The existing queen will leave the original hive with a large group of worker bees, allowing a new queen to take over.
Before departing, the queen’s egg-laying may slow down as she lightens up to fly more efficiently.
The swarm, with the old queen at the helm, will seek a new location to establish a new colony.
This ensures the continuation and expansion of the bee population, as well as the genetic diversity of the species.
Lifespan Of A Queen
The lifespan of a queen bee is remarkably longer than that of her worker bees and drones.

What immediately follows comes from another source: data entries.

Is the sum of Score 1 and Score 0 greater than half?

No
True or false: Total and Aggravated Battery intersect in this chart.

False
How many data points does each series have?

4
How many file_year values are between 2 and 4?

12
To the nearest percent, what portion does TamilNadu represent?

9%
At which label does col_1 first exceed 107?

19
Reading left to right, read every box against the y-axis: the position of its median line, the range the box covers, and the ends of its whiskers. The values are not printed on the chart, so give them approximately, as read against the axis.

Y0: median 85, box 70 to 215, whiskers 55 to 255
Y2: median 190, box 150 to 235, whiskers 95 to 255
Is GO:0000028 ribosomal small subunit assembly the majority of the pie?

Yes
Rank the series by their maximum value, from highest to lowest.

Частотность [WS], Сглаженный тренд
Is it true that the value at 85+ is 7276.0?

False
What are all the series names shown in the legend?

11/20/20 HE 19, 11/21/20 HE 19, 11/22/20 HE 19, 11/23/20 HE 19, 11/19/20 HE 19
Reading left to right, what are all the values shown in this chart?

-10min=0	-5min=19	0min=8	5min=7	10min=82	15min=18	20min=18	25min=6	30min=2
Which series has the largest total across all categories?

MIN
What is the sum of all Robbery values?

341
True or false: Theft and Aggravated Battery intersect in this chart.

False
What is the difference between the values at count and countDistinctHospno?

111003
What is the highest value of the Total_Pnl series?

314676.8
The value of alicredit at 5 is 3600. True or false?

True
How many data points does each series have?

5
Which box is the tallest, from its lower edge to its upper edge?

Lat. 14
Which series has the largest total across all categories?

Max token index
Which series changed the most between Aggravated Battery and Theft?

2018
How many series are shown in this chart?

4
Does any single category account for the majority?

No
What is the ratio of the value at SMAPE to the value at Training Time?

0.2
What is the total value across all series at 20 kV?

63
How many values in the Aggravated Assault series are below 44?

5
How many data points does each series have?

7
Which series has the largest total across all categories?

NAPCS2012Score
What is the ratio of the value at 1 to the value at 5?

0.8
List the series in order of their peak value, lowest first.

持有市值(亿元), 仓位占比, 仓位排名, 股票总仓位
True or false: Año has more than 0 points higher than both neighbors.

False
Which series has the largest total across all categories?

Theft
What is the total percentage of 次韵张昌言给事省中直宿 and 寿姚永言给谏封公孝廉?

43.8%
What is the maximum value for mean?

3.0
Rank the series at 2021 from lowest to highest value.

Typically, a queen bee can live for three to four years, a significant contrast to the worker bees, who live for only six weeks during the busy summer months but can survive for several months during the less active winter.
Drones, on the other hand, have the shortest life span; they live for about eight weeks and die shortly after mating if they survive that long.
The queen’s extended lifespan allows her to lay hundreds of thousands of eggs over her lifetime, ensuring the continuity and growth of the colony over multiple seasons.
Now we know a colony of honey bees is nothing without its matriarch, the queen bee.
She is responsible for supporting the colony continuously, laying eggs and controlling her subjects.
Without a reigning queen, bees will lose direction and stop foraging or caring for the brood, and the colony may collapse.
These insects play a pivotal role in pollination worldwide, and without the queen bee, we may not have any flowers at all.